* AIM OF THE EXERCISE
Two lines in the data below mark the range: the one with "[34,869,81,881] Tested ->" and the one with "(287, 908) none". Return both, along with every line between them, exactly.

AVAILABLE DATA START

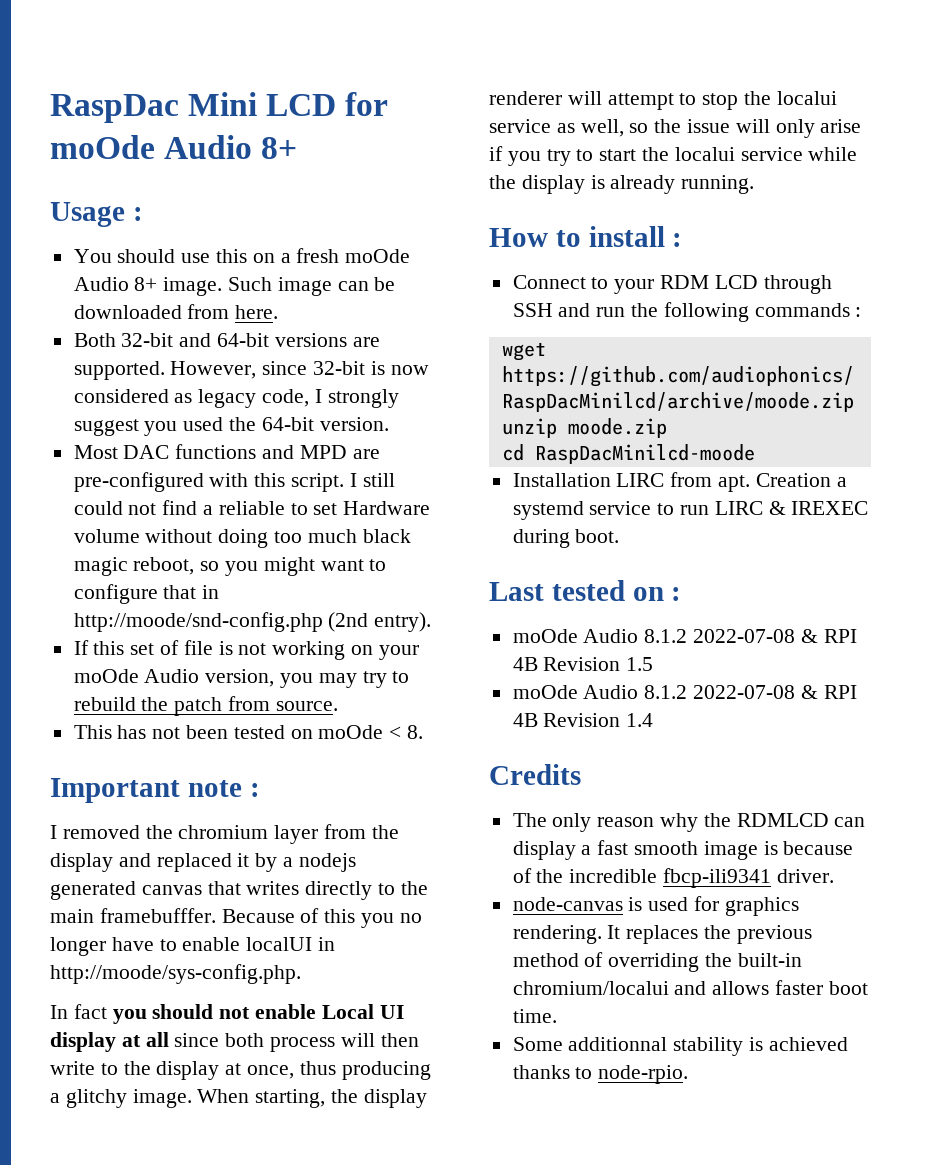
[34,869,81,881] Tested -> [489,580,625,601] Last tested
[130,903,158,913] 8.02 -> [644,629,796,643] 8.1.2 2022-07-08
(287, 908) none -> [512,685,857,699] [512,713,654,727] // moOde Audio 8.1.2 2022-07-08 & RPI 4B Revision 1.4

AVAILABLE DATA END
AVAILABLE DATA START

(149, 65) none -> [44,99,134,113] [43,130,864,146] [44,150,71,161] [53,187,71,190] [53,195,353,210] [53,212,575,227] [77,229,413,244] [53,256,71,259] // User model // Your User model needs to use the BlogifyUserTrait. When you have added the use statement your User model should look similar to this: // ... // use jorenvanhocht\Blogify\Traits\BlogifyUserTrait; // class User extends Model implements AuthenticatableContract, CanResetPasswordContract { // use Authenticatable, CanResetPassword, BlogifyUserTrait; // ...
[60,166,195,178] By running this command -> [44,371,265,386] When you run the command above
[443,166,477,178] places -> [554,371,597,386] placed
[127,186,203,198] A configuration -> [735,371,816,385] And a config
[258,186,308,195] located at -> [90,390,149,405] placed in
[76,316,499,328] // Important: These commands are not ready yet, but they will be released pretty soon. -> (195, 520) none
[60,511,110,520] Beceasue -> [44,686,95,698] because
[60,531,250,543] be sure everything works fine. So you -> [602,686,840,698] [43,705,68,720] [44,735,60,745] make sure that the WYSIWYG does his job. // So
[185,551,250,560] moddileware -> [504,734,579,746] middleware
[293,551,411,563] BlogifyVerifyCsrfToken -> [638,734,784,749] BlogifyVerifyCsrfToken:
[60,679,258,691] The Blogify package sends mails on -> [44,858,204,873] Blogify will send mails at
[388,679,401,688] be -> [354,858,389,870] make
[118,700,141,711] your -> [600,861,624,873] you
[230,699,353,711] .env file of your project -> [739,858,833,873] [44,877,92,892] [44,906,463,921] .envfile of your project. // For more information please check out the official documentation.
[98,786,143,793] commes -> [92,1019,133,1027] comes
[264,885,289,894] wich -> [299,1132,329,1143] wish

AVAILABLE DATA END

* WRITTEN SOLUTION
[34,869,81,881] Tested -> [489,580,625,601] Last tested
[130,903,158,913] 8.02 -> [644,629,796,643] 8.1.2 2022-07-08
(287, 908) none -> [512,685,857,699] [512,713,654,727] // moOde Audio 8.1.2 2022-07-08 & RPI 4B Revision 1.4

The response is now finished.